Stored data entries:
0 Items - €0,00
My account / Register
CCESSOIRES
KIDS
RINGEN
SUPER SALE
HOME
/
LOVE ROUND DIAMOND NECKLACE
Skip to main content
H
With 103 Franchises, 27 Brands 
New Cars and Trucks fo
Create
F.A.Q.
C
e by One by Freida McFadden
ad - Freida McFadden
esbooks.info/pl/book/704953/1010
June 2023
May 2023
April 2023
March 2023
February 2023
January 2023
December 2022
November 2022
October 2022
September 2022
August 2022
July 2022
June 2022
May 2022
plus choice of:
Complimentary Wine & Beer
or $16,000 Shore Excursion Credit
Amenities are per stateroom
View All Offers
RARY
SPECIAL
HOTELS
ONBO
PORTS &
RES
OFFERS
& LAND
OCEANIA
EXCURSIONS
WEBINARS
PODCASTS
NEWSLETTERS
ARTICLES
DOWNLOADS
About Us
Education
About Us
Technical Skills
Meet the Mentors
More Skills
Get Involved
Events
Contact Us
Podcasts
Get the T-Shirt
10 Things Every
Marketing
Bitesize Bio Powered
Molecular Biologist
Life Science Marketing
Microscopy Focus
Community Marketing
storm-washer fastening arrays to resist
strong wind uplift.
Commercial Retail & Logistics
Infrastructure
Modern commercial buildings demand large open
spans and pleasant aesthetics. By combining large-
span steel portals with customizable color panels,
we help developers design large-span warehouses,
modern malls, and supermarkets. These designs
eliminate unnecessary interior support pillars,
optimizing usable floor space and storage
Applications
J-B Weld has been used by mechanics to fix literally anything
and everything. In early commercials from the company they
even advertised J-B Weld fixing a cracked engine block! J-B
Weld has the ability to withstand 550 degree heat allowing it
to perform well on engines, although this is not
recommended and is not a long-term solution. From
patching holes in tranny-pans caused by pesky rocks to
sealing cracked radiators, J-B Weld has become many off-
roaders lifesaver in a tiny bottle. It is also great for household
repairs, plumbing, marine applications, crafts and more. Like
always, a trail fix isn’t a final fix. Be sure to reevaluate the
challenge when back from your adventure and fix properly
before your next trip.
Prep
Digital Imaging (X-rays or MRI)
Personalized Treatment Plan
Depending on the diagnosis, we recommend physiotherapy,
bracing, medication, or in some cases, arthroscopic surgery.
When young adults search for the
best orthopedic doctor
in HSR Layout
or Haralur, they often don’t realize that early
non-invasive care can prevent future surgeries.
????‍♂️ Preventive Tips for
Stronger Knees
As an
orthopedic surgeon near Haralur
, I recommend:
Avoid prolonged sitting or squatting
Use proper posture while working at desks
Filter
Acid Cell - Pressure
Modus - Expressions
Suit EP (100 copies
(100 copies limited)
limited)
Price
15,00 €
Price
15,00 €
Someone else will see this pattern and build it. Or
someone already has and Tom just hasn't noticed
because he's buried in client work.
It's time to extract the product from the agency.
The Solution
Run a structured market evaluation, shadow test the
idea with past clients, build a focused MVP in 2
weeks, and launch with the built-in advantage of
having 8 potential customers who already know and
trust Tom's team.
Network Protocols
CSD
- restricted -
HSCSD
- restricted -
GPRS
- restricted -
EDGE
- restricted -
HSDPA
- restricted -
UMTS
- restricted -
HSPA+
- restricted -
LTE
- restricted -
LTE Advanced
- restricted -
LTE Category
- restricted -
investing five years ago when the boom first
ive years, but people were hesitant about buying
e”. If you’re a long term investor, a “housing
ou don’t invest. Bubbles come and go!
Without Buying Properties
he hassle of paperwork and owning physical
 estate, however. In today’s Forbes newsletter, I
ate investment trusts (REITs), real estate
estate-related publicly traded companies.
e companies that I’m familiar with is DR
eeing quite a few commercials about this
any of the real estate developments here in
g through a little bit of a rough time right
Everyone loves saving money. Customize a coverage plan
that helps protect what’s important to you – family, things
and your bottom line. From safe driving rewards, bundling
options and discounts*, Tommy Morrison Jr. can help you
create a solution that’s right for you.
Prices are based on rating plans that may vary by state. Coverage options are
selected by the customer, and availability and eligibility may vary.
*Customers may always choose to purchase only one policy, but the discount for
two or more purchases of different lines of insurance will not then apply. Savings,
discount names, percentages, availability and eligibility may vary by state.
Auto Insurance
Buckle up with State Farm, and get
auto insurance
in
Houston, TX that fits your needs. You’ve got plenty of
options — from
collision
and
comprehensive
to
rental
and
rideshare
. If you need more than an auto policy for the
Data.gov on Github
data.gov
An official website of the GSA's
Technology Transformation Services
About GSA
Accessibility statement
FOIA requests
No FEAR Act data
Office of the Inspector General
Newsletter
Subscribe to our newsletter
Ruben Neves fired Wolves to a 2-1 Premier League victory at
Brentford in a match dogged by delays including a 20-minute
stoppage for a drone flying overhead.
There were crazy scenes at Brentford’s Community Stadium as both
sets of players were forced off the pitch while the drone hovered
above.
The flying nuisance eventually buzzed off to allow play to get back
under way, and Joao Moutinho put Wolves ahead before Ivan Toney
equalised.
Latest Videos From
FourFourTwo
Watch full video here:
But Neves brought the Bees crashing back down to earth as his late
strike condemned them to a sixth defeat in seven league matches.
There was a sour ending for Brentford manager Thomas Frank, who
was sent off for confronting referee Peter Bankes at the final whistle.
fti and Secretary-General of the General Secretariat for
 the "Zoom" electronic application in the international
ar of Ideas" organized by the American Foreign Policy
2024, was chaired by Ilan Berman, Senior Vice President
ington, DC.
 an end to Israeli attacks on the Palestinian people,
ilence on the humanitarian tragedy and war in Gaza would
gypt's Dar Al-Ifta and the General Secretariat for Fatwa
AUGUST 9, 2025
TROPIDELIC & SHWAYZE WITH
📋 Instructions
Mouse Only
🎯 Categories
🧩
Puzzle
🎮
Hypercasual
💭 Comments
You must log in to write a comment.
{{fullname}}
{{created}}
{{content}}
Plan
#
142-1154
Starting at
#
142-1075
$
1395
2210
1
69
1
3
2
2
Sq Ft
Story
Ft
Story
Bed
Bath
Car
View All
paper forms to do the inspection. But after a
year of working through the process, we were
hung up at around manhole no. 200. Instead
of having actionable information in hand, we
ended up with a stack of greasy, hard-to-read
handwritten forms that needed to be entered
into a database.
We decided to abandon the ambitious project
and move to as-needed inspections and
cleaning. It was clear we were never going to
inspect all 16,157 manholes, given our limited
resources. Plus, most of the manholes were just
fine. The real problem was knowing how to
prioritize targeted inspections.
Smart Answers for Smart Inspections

## [Problem details]
Arrange every line of text from all the entries above as a Markdown table with the columns Row and Line. Number the rows in order and leave out blank lines.

## [Exercise answer]
| Row | Line |
|---|---|
| 1 | 0 Items - €0,00 |
| 2 | My account / Register |
| 3 | CCESSOIRES |
| 4 | KIDS |
| 5 | RINGEN |
| 6 | SUPER SALE |
| 7 | HOME |
| 8 | / |
| 9 | LOVE ROUND DIAMOND NECKLACE |
| 10 | Skip to main content |
| 11 | H |
| 12 | With 103 Franchises, 27 Brands  |
| 13 | New Cars and Trucks fo |
| 14 | Create |
| 15 | F.A.Q. |
| 16 | C |
| 17 | e by One by Freida McFadden |
| 18 | ad - Freida McFadden |
| 19 | esbooks.info/pl/book/704953/1010 |
| 20 | June 2023 |
| 21 | May 2023 |
| 22 | April 2023 |
| 23 | March 2023 |
| 24 | February 2023 |
| 25 | January 2023 |
| 26 | December 2022 |
| 27 | November 2022 |
| 28 | October 2022 |
| 29 | September 2022 |
| 30 | August 2022 |
| 31 | July 2022 |
| 32 | June 2022 |
| 33 | May 2022 |
| 34 | plus choice of: |
| 35 | Complimentary Wine & Beer |
| 36 | or $16,000 Shore Excursion Credit |
| 37 | Amenities are per stateroom |
| 38 | View All Offers |
| 39 | RARY |
| 40 | SPECIAL |
| 41 | HOTELS |
| 42 | ONBO |
| 43 | PORTS & |
| 44 | RES |
| 45 | OFFERS |
| 46 | & LAND |
| 47 | OCEANIA |
| 48 | EXCURSIONS |
| 49 | WEBINARS |
| 50 | PODCASTS |
| 51 | NEWSLETTERS |
| 52 | ARTICLES |
| 53 | DOWNLOADS |
| 54 | About Us |
| 55 | Education |
| 56 | About Us |
| 57 | Technical Skills |
| 58 | Meet the Mentors |
| 59 | More Skills |
| 60 | Get Involved |
| 61 | Events |
| 62 | Contact Us |
| 63 | Podcasts |
| 64 | Get the T-Shirt |
| 65 | 10 Things Every |
| 66 | Marketing |
| 67 | Bitesize Bio Powered |
| 68 | Molecular Biologist |
| 69 | Life Science Marketing |
| 70 | Microscopy Focus |
| 71 | Community Marketing |
| 72 | storm-washer fastening arrays to resist |
| 73 | strong wind uplift. |
| 74 | Commercial Retail & Logistics |
| 75 | Infrastructure |
| 76 | Modern commercial buildings demand large open |
| 77 | spans and pleasant aesthetics. By combining large- |
| 78 | span steel portals with customizable color panels, |
| 79 | we help developers design large-span warehouses, |
| 80 | modern malls, and supermarkets. These designs |
| 81 | eliminate unnecessary interior support pillars, |
| 82 | optimizing usable floor space and storage |
| 83 | Applications |
| 84 | J-B Weld has been used by mechanics to fix literally anything |
| 85 | and everything. In early commercials from the company they |
| 86 | even advertised J-B Weld fixing a cracked engine block! J-B |
| 87 | Weld has the ability to withstand 550 degree heat allowing it |
| 88 | to perform well on engines, although this is not |
| 89 | recommended and is not a long-term solution. From |
| 90 | patching holes in tranny-pans caused by pesky rocks to |
| 91 | sealing cracked radiators, J-B Weld has become many off- |
| 92 | roaders lifesaver in a tiny bottle. It is also great for household |
| 93 | repairs, plumbing, marine applications, crafts and more. Like |
| 94 | always, a trail fix isn’t a final fix. Be sure to reevaluate the |
| 95 | challenge when back from your adventure and fix properly |
| 96 | before your next trip. |
| 97 | Prep |
| 98 | Digital Imaging (X-rays or MRI) |
| 99 | Personalized Treatment Plan |
| 100 | Depending on the diagnosis, we recommend physiotherapy, |
| 101 | bracing, medication, or in some cases, arthroscopic surgery. |
| 102 | When young adults search for the |
| 103 | best orthopedic doctor |
| 104 | in HSR Layout |
| 105 | or Haralur, they often don’t realize that early |
| 106 | non-invasive care can prevent future surgeries. |
| 107 | ????‍♂️ Preventive Tips for |
| 108 | Stronger Knees |
| 109 | As an |
| 110 | orthopedic surgeon near Haralur |
| 111 | , I recommend: |
| 112 | Avoid prolonged sitting or squatting |
| 113 | Use proper posture while working at desks |
| 114 | Filter |
| 115 | Acid Cell - Pressure |
| 116 | Modus - Expressions |
| 117 | Suit EP (100 copies |
| 118 | (100 copies limited) |
| 119 | limited) |
| 120 | Price |
| 121 | 15,00 € |
| 122 | Price |
| 123 | 15,00 € |
| 124 | Someone else will see this pattern and build it. Or |
| 125 | someone already has and Tom just hasn't noticed |
| 126 | because he's buried in client work. |
| 127 | It's time to extract the product from the agency. |
| 128 | The Solution |
| 129 | Run a structured market evaluation, shadow test the |
| 130 | idea with past clients, build a focused MVP in 2 |
| 131 | weeks, and launch with the built-in advantage of |
| 132 | having 8 potential customers who already know and |
| 133 | trust Tom's team. |
| 134 | Network Protocols |
| 135 | CSD |
| 136 | - restricted - |
| 137 | HSCSD |
| 138 | - restricted - |
| 139 | GPRS |
| 140 | - restricted - |
| 141 | EDGE |
| 142 | - restricted - |
| 143 | HSDPA |
| 144 | - restricted - |
| 145 | UMTS |
| 146 | - restricted - |
| 147 | HSPA+ |
| 148 | - restricted - |
| 149 | LTE |
| 150 | - restricted - |
| 151 | LTE Advanced |
| 152 | - restricted - |
| 153 | LTE Category |
| 154 | - restricted - |
| 155 | investing five years ago when the boom first |
| 156 | ive years, but people were hesitant about buying |
| 157 | e”. If you’re a long term investor, a “housing |
| 158 | ou don’t invest. Bubbles come and go! |
| 159 | Without Buying Properties |
| 160 | he hassle of paperwork and owning physical |
| 161 |  estate, however. In today’s Forbes newsletter, I |
| 162 | ate investment trusts (REITs), real estate |
| 163 | estate-related publicly traded companies. |
| 164 | e companies that I’m familiar with is DR |
| 165 | eeing quite a few commercials about this |
| 166 | any of the real estate developments here in |
| 167 | g through a little bit of a rough time right |
| 168 | Everyone loves saving money. Customize a coverage plan |
| 169 | that helps protect what’s important to you – family, things |
| 170 | and your bottom line. From safe driving rewards, bundling |
| 171 | options and discounts*, Tommy Morrison Jr. can help you |
| 172 | create a solution that’s right for you. |
| 173 | Prices are based on rating plans that may vary by state. Coverage options are |
| 174 | selected by the customer, and availability and eligibility may vary. |
| 175 | *Customers may always choose to purchase only one policy, but the discount for |
| 176 | two or more purchases of different lines of insurance will not then apply. Savings, |
| 177 | discount names, percentages, availability and eligibility may vary by state. |
| 178 | Auto Insurance |
| 179 | Buckle up with State Farm, and get |
| 180 | auto insurance |
| 181 | in |
| 182 | Houston, TX that fits your needs. You’ve got plenty of |
| 183 | options — from |
| 184 | collision |
| 185 | and |
| 186 | comprehensive |
| 187 | to |
| 188 | rental |
| 189 | and |
| 190 | rideshare |
| 191 | . If you need more than an auto policy for the |
| 192 | Data.gov on Github |
| 193 | data.gov |
| 194 | An official website of the GSA's |
| 195 | Technology Transformation Services |
| 196 | About GSA |
| 197 | Accessibility statement |
| 198 | FOIA requests |
| 199 | No FEAR Act data |
| 200 | Office of the Inspector General |
| 201 | Newsletter |
| 202 | Subscribe to our newsletter |
| 203 | Ruben Neves fired Wolves to a 2-1 Premier League victory at |
| 204 | Brentford in a match dogged by delays including a 20-minute |
| 205 | stoppage for a drone flying overhead. |
| 206 | There were crazy scenes at Brentford’s Community Stadium as both |
| 207 | sets of players were forced off the pitch while the drone hovered |
| 208 | above. |
| 209 | The flying nuisance eventually buzzed off to allow play to get back |
| 210 | under way, and Joao Moutinho put Wolves ahead before Ivan Toney |
| 211 | equalised. |
| 212 | Latest Videos From |
| 213 | FourFourTwo |
| 214 | Watch full video here: |
| 215 | But Neves brought the Bees crashing back down to earth as his late |
| 216 | strike condemned them to a sixth defeat in seven league matches. |
| 217 | There was a sour ending for Brentford manager Thomas Frank, who |
| 218 | was sent off for confronting referee Peter Bankes at the final whistle. |
| 219 | fti and Secretary-General of the General Secretariat for |
| 220 |  the "Zoom" electronic application in the international |
| 221 | ar of Ideas" organized by the American Foreign Policy |
| 222 | 2024, was chaired by Ilan Berman, Senior Vice President |
| 223 | ington, DC. |
| 224 |  an end to Israeli attacks on the Palestinian people, |
| 225 | ilence on the humanitarian tragedy and war in Gaza would |
| 226 | gypt's Dar Al-Ifta and the General Secretariat for Fatwa |
| 227 | AUGUST 9, 2025 |
| 228 | TROPIDELIC & SHWAYZE WITH |
| 229 | 📋 Instructions |
| 230 | Mouse Only |
| 231 | 🎯 Categories |
| 232 | 🧩 |
| 233 | Puzzle |
| 234 | 🎮 |
| 235 | Hypercasual |
| 236 | 💭 Comments |
| 237 | You must log in to write a comment. |
| 238 | {{fullname}} |
| 239 | {{created}} |
| 240 | {{content}} |
| 241 | Plan |
| 242 | # |
| 243 | 142-1154 |
| 244 | Starting at |
| 245 | # |
| 246 | 142-1075 |
| 247 | $ |
| 248 | 1395 |
| 249 | 2210 |
| 250 | 1 |
| 251 | 69 |
| 252 | 1 |
| 253 | 3 |
| 254 | 2 |
| 255 | 2 |
| 256 | Sq Ft |
| 257 | Story |
| 258 | Ft |
| 259 | Story |
| 260 | Bed |
| 261 | Bath |
| 262 | Car |
| 263 | View All |
| 264 | paper forms to do the inspection. But after a |
| 265 | year of working through the process, we were |
| 266 | hung up at around manhole no. 200. Instead |
| 267 | of having actionable information in hand, we |
| 268 | ended up with a stack of greasy, hard-to-read |
| 269 | handwritten forms that needed to be entered |
| 270 | into a database. |
| 271 | We decided to abandon the ambitious project |
| 272 | and move to as-needed inspections and |
| 273 | cleaning. It was clear we were never going to |
| 274 | inspect all 16,157 manholes, given our limited |
| 275 | resources. Plus, most of the manholes were just |
| 276 | fine. The real problem was knowing how to |
| 277 | prioritize targeted inspections. |
| 278 | Smart Answers for Smart Inspections |